Yeah, it is working great. I don't think the HF 2HP dust collector motor is a real 2HP. http://lumberjocks.com/newTim/blog/24379


----------



## Howie (May 25, 2010)

I have one that works really good on my Delta 1-1/2 HP DC,however it won't turn on my HF 2 HP. Not sure if it's the same model you have.


----------



## lew (Feb 13, 2008)

Mine just came and it works great on my Delta 1 1/2 dust collector.


----------



## richgreer (Dec 25, 2009)

I've had one for some time and it performs flawlessly on my Jet 1.5 hp dc.


----------



## Kentuk55 (Sep 21, 2010)

ok, thnx Tim. You've answered my questions that I asked on your other post… lol


----------



## jbertelson (Sep 26, 2009)

I had the 110 version, for my Delta 1.5hp DC. Worked great. Then I decided I had to convert the DC to 220V for household reasons, so I bought the 220 version, and it works great too. Had them nearly two years. The remotes are interchangeable, so now I have four, but one is enough. I carry it in my Carhartt's T- shirt pocket, clip the chain to the edge, and place it in the pocket so the button is facing out. I actuate it through my pocket material, that way nothing is dangling. The remote is in my pocket as I type this. Use it constantly.

Flawless…......


----------



## TechRedneck (Jul 30, 2010)

Had mine for over a year now. I'm very happy with it. It stays clipped to my work apron so I don't lose it. Highly recommended.


----------



## northwoodsman (Feb 22, 2008)

I have had mine for 4 years and it works fantastic.


----------



## REL (May 22, 2008)

I have a Delta 50-760 which is 1 1/2 HP machine. I'm on my second one. Mine is the Rockler 110 volt version. For some reson the area that receives the plug starts to melt and makes it impossible to remove the plug.

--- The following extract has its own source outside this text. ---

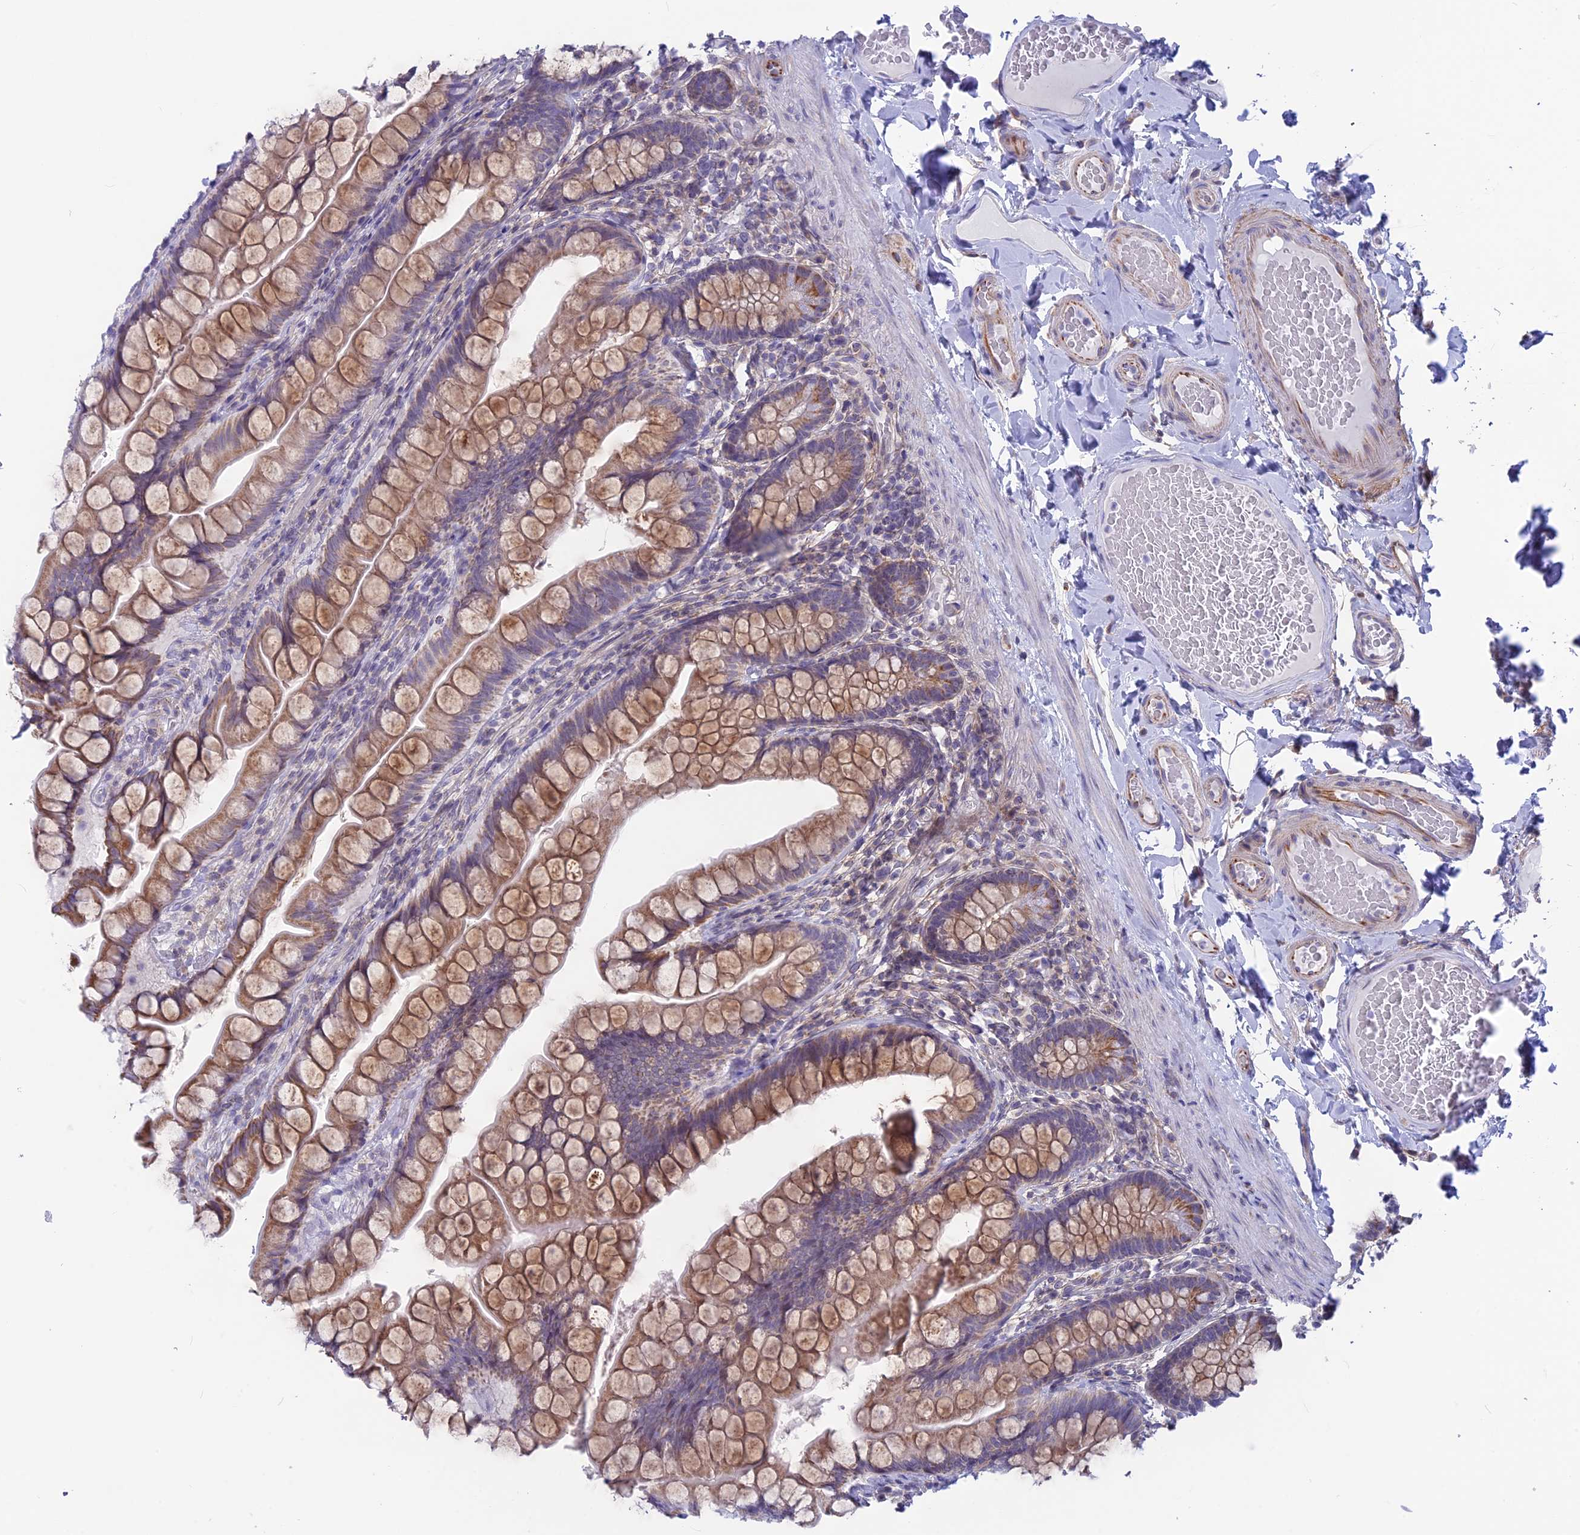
{"staining": {"intensity": "moderate", "quantity": ">75%", "location": "cytoplasmic/membranous"}, "tissue": "small intestine", "cell_type": "Glandular cells", "image_type": "normal", "snomed": [{"axis": "morphology", "description": "Normal tissue, NOS"}, {"axis": "topography", "description": "Small intestine"}], "caption": "Moderate cytoplasmic/membranous staining for a protein is seen in about >75% of glandular cells of unremarkable small intestine using IHC.", "gene": "PLAC9", "patient": {"sex": "male", "age": 70}}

The second unit is over two years old and is still working.


----------



## bvdon (Feb 22, 2010)

I've had mine for about a year and works fine. Couldn't imagine doing without it.


----------



## Sawkerf (Dec 31, 2009)

I've used a similar remote in my shop for a couple of years. I keep one of the controllers at the table saw and the other at the SCMS station. I'm never more than a couple of steps from one of them.

I had to upgrade to the 220v version when I went to 220v last year.


----------



## bobthebuilderinmichigan (Feb 6, 2010)

I guess, based on your experience, I'm going to get one of these to run my HF system. Hope it works!


----------



## bobthebuilderinmichigan (Feb 6, 2010)

I bought it and it works just fine. I love it!


----------